#### [What this task involves]
Go line by line through the entries and show those that hold the string "adults".

(Dataset records)
————————

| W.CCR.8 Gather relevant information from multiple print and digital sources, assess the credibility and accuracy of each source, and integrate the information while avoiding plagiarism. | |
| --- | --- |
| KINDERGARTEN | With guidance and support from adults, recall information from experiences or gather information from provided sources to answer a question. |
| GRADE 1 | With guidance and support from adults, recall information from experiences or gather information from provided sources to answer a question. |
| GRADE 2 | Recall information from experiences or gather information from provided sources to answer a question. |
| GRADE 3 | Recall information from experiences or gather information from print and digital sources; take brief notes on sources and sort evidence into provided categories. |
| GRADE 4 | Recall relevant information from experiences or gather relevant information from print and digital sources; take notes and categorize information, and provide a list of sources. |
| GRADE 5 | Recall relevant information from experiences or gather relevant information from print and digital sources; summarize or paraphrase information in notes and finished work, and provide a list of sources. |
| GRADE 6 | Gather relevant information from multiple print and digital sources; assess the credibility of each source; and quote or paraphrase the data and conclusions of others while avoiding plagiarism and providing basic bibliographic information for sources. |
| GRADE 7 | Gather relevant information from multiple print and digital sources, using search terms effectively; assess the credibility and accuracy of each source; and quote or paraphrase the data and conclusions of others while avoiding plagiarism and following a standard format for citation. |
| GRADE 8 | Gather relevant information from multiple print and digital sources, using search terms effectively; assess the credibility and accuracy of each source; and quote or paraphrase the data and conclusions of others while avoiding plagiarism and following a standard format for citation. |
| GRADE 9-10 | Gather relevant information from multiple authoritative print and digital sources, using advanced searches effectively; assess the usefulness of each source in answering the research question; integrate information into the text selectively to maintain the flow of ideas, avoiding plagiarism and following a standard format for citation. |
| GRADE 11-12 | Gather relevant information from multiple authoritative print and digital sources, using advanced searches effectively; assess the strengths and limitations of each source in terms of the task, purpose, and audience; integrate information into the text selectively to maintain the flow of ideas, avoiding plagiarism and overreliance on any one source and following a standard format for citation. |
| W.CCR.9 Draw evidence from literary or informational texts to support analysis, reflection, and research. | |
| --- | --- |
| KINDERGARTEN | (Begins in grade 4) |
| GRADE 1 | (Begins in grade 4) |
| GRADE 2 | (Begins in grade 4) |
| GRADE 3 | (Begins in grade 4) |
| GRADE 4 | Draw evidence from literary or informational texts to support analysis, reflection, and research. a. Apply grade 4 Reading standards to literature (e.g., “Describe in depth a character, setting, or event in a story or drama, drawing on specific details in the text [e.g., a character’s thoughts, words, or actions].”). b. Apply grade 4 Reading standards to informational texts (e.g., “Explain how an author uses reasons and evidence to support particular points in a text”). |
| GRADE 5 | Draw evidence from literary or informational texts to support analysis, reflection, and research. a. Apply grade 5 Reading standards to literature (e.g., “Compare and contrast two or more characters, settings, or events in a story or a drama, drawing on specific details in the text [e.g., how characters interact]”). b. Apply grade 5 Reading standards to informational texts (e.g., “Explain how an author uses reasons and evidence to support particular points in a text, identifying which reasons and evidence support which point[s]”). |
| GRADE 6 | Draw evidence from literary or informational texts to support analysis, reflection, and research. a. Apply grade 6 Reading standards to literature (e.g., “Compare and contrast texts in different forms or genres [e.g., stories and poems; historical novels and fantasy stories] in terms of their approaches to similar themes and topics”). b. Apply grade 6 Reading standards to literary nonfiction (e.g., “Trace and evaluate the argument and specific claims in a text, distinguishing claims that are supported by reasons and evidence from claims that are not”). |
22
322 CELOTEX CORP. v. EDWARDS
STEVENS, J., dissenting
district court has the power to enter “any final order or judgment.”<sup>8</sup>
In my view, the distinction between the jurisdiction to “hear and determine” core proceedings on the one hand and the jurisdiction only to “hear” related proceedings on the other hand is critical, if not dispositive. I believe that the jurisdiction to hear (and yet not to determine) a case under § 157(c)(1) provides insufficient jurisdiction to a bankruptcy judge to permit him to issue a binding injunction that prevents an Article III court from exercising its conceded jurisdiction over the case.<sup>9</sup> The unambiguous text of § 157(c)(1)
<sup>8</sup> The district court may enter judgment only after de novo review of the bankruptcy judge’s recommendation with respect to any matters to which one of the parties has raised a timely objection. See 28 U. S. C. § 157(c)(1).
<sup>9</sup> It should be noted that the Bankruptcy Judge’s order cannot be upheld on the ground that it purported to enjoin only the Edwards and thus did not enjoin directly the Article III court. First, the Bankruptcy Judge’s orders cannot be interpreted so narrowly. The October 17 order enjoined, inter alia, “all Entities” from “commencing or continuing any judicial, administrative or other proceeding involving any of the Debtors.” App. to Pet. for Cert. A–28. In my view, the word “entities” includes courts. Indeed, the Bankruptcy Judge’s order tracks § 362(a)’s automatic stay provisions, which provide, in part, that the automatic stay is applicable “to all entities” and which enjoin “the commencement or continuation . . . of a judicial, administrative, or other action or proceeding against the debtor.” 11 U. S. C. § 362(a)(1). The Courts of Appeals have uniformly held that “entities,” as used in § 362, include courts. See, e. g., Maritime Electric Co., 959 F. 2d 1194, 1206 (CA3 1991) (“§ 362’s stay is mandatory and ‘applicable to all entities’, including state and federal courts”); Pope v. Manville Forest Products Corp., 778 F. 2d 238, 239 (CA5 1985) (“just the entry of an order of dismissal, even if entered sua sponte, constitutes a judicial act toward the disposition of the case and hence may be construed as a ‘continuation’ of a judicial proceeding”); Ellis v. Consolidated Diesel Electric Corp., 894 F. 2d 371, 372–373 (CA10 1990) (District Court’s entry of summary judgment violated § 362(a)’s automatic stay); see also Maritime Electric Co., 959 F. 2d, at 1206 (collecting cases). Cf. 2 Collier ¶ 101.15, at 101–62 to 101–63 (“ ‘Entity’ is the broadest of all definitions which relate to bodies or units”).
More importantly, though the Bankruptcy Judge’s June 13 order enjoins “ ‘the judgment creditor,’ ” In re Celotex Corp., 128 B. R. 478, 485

————————

#### [Output below]
| KINDERGARTEN | With guidance and support from adults, recall information from experiences or gather information from provided sources to answer a question. |
| GRADE 1 | With guidance and support from adults, recall information from experiences or gather information from provided sources to answer a question. |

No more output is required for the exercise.